GOAL OF THE EXERCISE: Your answer must be an exact copy of the records below, minus the pictures.

STORED DATA:
──────────
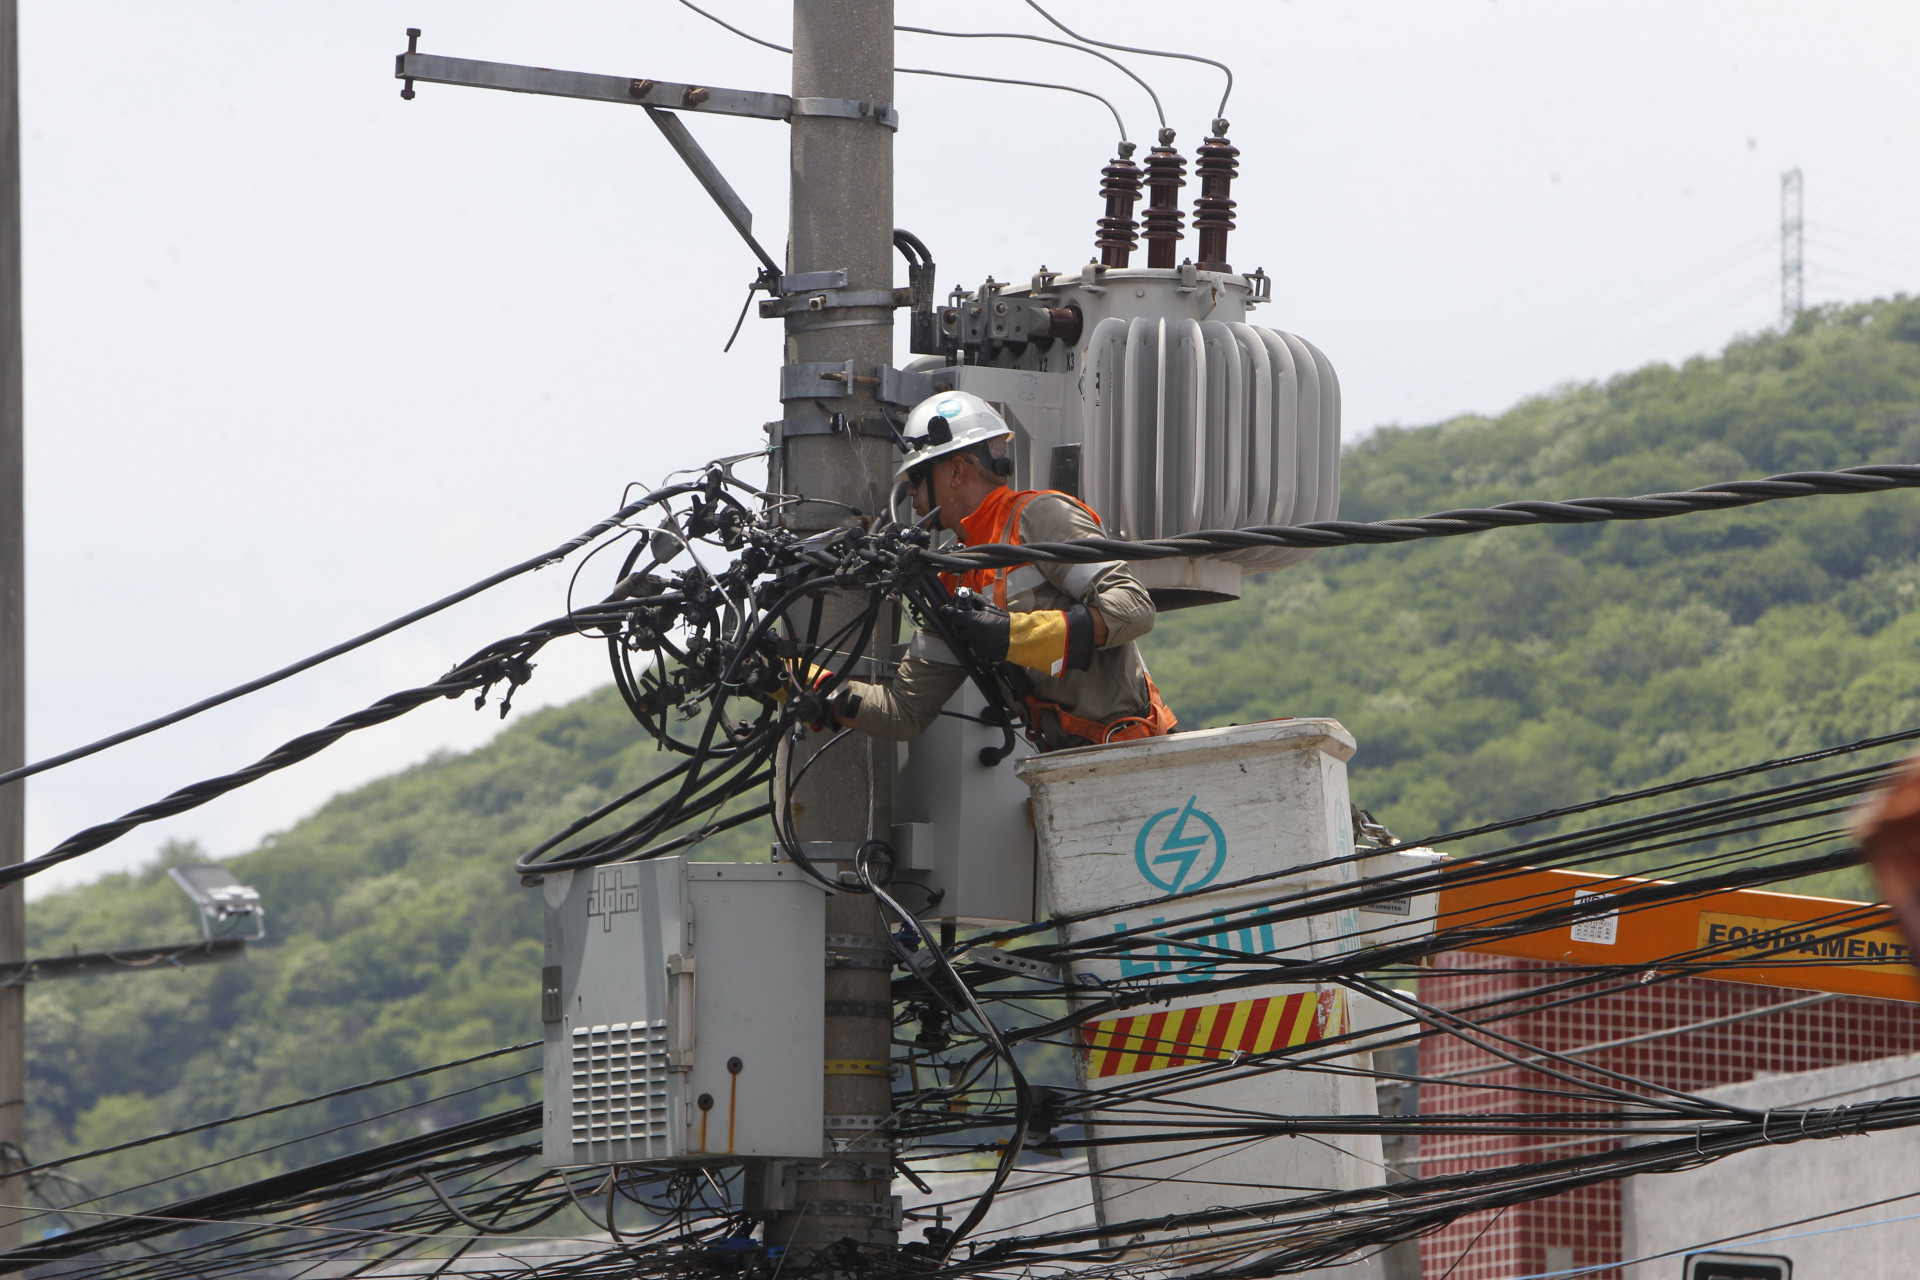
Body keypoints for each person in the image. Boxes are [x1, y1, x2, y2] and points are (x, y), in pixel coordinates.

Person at [829, 390, 1177, 751]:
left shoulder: (1039, 517)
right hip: (1062, 764)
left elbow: (1133, 609)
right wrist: (803, 682)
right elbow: (903, 711)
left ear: (957, 470)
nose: (912, 494)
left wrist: (1011, 635)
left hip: (1133, 751)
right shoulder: (952, 577)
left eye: (917, 476)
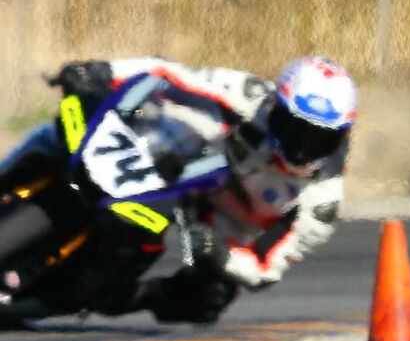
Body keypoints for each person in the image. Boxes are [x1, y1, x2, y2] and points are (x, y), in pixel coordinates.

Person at [0, 55, 355, 323]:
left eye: (321, 138)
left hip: (213, 228)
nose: (303, 147)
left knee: (207, 298)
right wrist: (104, 71)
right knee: (60, 133)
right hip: (171, 162)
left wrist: (221, 254)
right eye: (297, 130)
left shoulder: (320, 204)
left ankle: (126, 295)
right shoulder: (247, 95)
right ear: (277, 106)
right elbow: (167, 72)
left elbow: (266, 268)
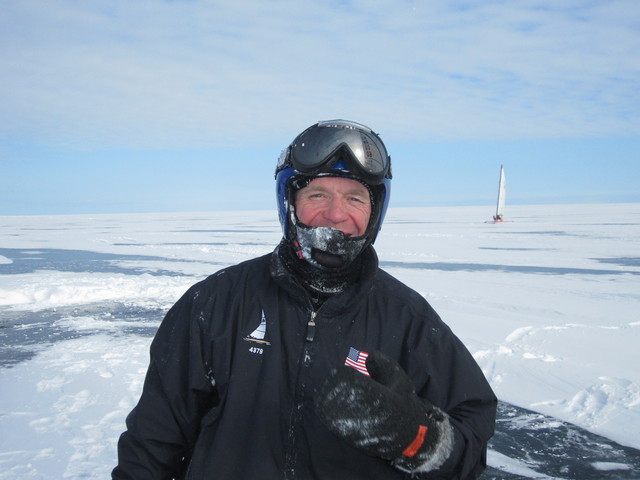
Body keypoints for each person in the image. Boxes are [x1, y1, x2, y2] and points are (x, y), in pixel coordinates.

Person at [112, 119, 497, 479]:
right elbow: (153, 443)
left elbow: (472, 437)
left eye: (355, 199)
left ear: (374, 211)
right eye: (317, 193)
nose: (335, 214)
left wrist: (416, 438)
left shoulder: (407, 318)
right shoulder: (213, 303)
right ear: (289, 202)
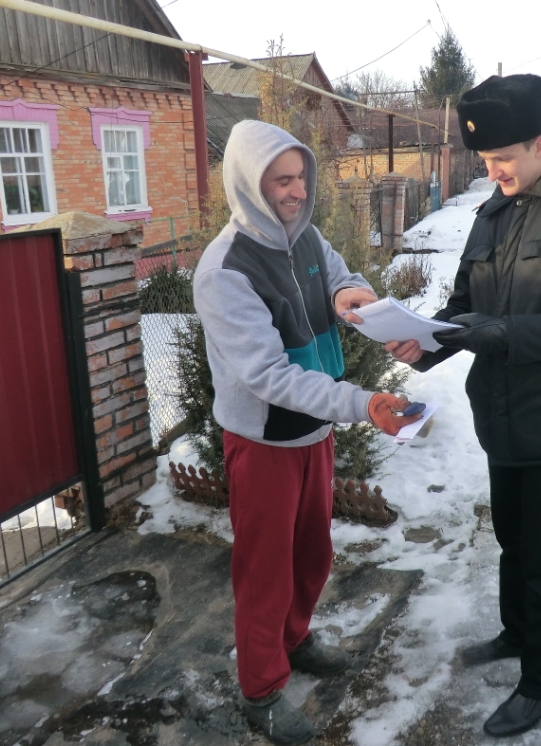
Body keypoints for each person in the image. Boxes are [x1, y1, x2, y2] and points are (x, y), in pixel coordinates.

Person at [386, 74, 541, 737]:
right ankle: (515, 633)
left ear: (540, 143)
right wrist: (427, 344)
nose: (491, 171)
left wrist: (497, 334)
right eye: (484, 160)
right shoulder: (494, 210)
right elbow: (468, 303)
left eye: (502, 159)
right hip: (499, 405)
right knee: (509, 535)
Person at [193, 120, 419, 746]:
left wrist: (352, 293)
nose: (295, 192)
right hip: (263, 440)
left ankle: (295, 637)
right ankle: (261, 689)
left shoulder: (308, 238)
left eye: (300, 178)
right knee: (264, 569)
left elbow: (343, 273)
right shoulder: (224, 271)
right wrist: (363, 401)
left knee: (312, 551)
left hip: (313, 433)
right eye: (281, 181)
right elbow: (269, 375)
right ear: (249, 185)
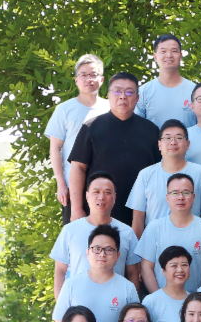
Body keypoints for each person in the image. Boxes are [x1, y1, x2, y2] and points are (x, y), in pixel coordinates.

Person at [65, 72, 160, 230]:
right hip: (98, 214)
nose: (122, 96)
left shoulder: (151, 131)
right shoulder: (91, 127)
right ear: (108, 96)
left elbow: (160, 172)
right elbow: (78, 168)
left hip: (141, 216)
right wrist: (76, 209)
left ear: (137, 98)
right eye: (117, 91)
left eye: (129, 92)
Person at [54, 218, 142, 322]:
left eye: (109, 250)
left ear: (118, 256)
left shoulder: (128, 288)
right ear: (88, 253)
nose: (102, 254)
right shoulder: (71, 285)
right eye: (97, 249)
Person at [130, 120, 201, 228]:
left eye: (179, 137)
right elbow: (138, 217)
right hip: (155, 238)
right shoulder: (145, 175)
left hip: (192, 237)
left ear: (188, 144)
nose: (173, 142)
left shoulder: (200, 173)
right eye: (167, 138)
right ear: (159, 145)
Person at [47, 55, 107, 216]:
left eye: (93, 74)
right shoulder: (64, 109)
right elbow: (55, 149)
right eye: (83, 75)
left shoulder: (110, 108)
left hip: (105, 187)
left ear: (101, 79)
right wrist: (61, 184)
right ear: (76, 80)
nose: (88, 79)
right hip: (73, 188)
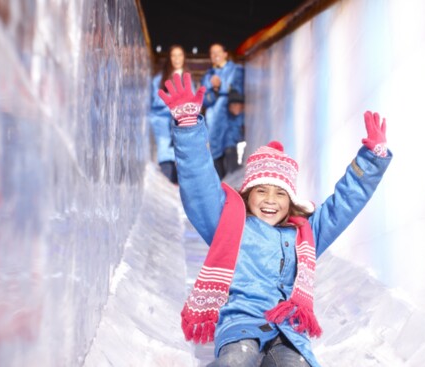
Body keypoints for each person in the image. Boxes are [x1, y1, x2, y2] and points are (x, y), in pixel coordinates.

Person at [158, 73, 392, 367]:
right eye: (261, 191)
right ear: (247, 194)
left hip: (288, 330)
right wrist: (189, 128)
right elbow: (200, 186)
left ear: (290, 199)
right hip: (241, 324)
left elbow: (341, 206)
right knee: (234, 363)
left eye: (280, 193)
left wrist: (371, 160)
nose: (270, 200)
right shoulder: (230, 225)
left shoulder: (305, 234)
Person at [148, 44, 193, 184]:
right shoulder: (160, 79)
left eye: (180, 55)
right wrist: (171, 103)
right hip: (162, 124)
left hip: (181, 125)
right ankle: (166, 189)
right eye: (173, 55)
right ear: (169, 58)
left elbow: (193, 103)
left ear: (184, 57)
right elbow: (154, 100)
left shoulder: (188, 78)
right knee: (165, 155)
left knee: (182, 158)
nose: (177, 58)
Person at [200, 43, 244, 180]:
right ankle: (221, 192)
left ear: (225, 54)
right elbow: (204, 100)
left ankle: (236, 192)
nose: (215, 55)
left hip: (231, 120)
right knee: (215, 159)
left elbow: (241, 90)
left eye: (218, 52)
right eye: (212, 53)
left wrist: (230, 95)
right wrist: (214, 90)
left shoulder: (237, 70)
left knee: (232, 153)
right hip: (213, 124)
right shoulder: (207, 76)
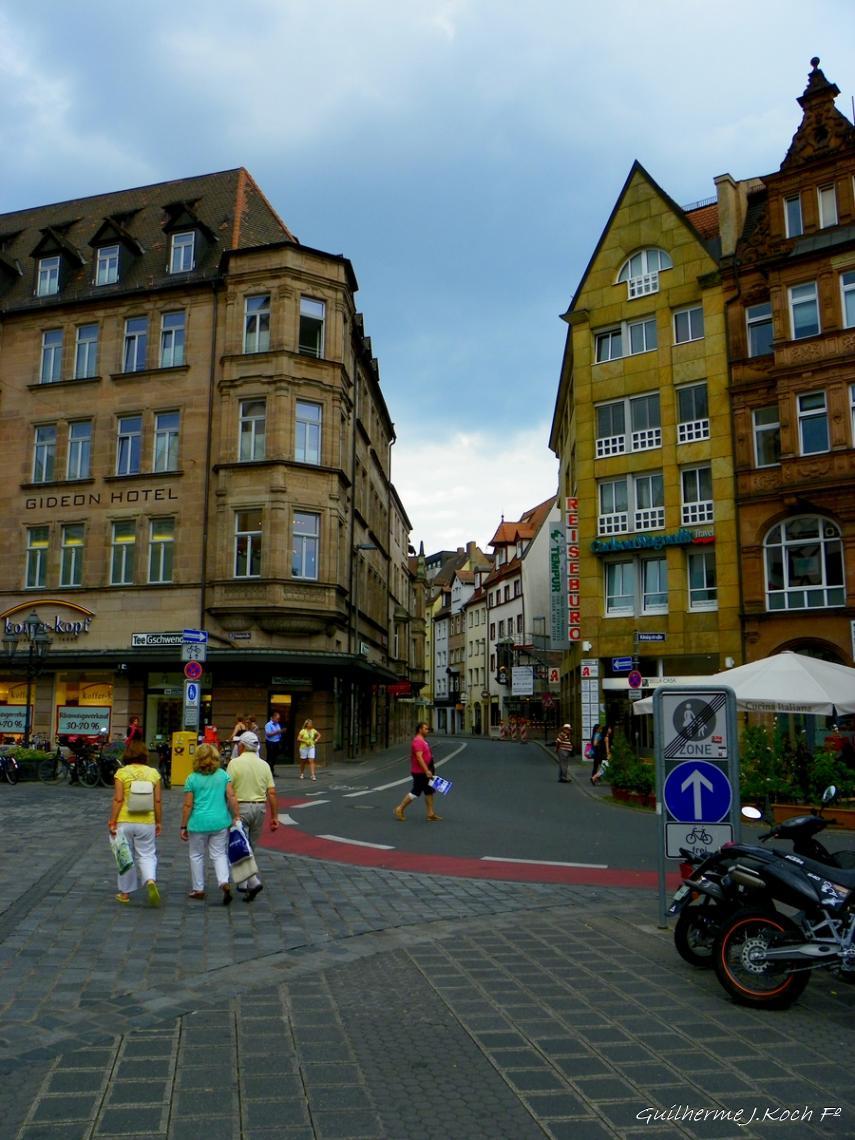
──────────
THE ANSWER:
Body keypoints for each person in the image. Boxes are [x1, y1, x2, y2] and points are (x, y), in pixel coordinates.

Person at [829, 390, 1177, 751]:
left shoulder: (1039, 517)
right hip: (1062, 764)
left elbow: (1133, 609)
right wrist: (803, 682)
right elbow: (903, 711)
left ear: (957, 470)
nose: (912, 494)
left wrist: (1011, 635)
left hip: (1133, 751)
right shoulder: (952, 577)
left eye: (917, 476)
Body keypoints for each person in the image. Boxes are [x1, y1, x2, y2] and points are (x, y), in pixel coordinates.

Person at [0, 55, 355, 323]:
left eye: (321, 138)
left hip: (213, 228)
nose: (303, 147)
left knee: (207, 298)
right wrist: (104, 71)
right knee: (60, 133)
right hip: (171, 162)
left wrist: (221, 254)
right eye: (297, 130)
left shoulder: (320, 204)
left ankle: (126, 295)
right shoulder: (247, 95)
right ear: (277, 106)
right elbow: (167, 72)
left elbow: (266, 268)
Body keypoints for each person in the image. Boxes are [x1, y1, x2, y2] and points are (x, y), in pixel coordinates.

Person at [112, 119, 497, 479]:
right elbow: (153, 443)
left elbow: (472, 437)
left eye: (355, 199)
left ear: (374, 211)
right eye: (317, 193)
nose: (335, 214)
left wrist: (416, 438)
left shoulder: (407, 318)
right shoulder: (213, 303)
right ear: (289, 202)
Body keypoints for each person in the image. Boxes are [x1, y1, x2, y2] and points are (x, y), in pixel coordinates.

Person at [386, 74, 541, 737]:
right ankle: (515, 633)
left ear: (540, 143)
right wrist: (427, 344)
nose: (491, 171)
left wrist: (497, 334)
right eye: (484, 160)
right shoulder: (494, 210)
right elbow: (468, 303)
left eye: (502, 159)
right hip: (499, 405)
right knee: (509, 535)
Person at [193, 120, 419, 746]:
left wrist: (352, 293)
nose: (295, 192)
right hip: (263, 440)
left ankle: (295, 637)
right ankle: (261, 689)
left shoulder: (308, 238)
left eye: (300, 178)
right knee: (264, 569)
left elbow: (343, 273)
right shoulder: (224, 271)
right wrist: (363, 401)
left knee: (312, 551)
left hip: (313, 433)
right eye: (281, 181)
right elbow: (269, 375)
right ear: (249, 185)
Body keypoints for each person in the image. Boxes are [x1, y1, x2, y2] and points are (x, y), in pixel coordinates.

Person at [65, 72, 160, 230]:
right hip: (98, 214)
nose: (122, 96)
left shoulder: (151, 131)
right shoulder: (91, 127)
right ear: (108, 96)
left elbow: (160, 172)
right elbow: (78, 168)
left hip: (141, 216)
right wrist: (76, 209)
left ear: (137, 98)
right eye: (117, 91)
left eye: (129, 92)
Person at [54, 218, 142, 322]:
left eye: (109, 250)
left ear: (118, 256)
left shoulder: (128, 288)
right ear: (88, 253)
nose: (102, 254)
right shoulder: (71, 285)
right eye: (97, 249)
Person at [130, 120, 201, 228]:
left eye: (179, 137)
right elbow: (138, 217)
right hip: (155, 238)
right shoulder: (145, 175)
left hip: (192, 237)
left ear: (188, 144)
nose: (173, 142)
left shoulder: (200, 173)
right eye: (167, 138)
right ear: (159, 145)
Person at [47, 55, 107, 216]:
left eye: (93, 74)
right shoulder: (64, 109)
right elbow: (55, 149)
right eye: (83, 75)
left shoulder: (110, 108)
left hip: (105, 187)
left ear: (101, 79)
right wrist: (61, 184)
right ear: (76, 80)
nose: (88, 79)
right hip: (73, 188)
Body keypoints for each person in the image. Boxes are [x1, y1, x2, y2] and points are (x, y), in pixel coordinates.

Person at [158, 73, 392, 367]:
right eye: (261, 191)
right ear: (247, 194)
left hip: (288, 330)
right wrist: (189, 128)
right elbow: (200, 186)
left ear: (290, 199)
right hip: (241, 324)
left elbow: (341, 206)
right knee: (234, 363)
left eye: (280, 193)
left wrist: (371, 160)
nose: (270, 200)
right shoulder: (230, 225)
left shoulder: (305, 234)
Person at [148, 44, 193, 184]:
right shoulder: (160, 79)
left eye: (180, 55)
right wrist: (171, 103)
right hip: (162, 124)
left hip: (181, 125)
right ankle: (166, 189)
right eye: (173, 55)
right ear: (169, 58)
left elbow: (193, 103)
left ear: (184, 57)
right elbow: (154, 100)
left shoulder: (188, 78)
right knee: (165, 155)
left knee: (182, 158)
nose: (177, 58)
Person at [200, 43, 244, 180]:
right ankle: (221, 192)
left ear: (225, 54)
right elbow: (204, 100)
left ankle: (236, 192)
nose: (215, 55)
left hip: (231, 120)
right knee: (215, 159)
left elbow: (241, 90)
left eye: (218, 52)
right eye: (212, 53)
left wrist: (230, 95)
right wrist: (214, 90)
left shoulder: (237, 70)
left knee: (232, 153)
right hip: (213, 124)
right shoulder: (207, 76)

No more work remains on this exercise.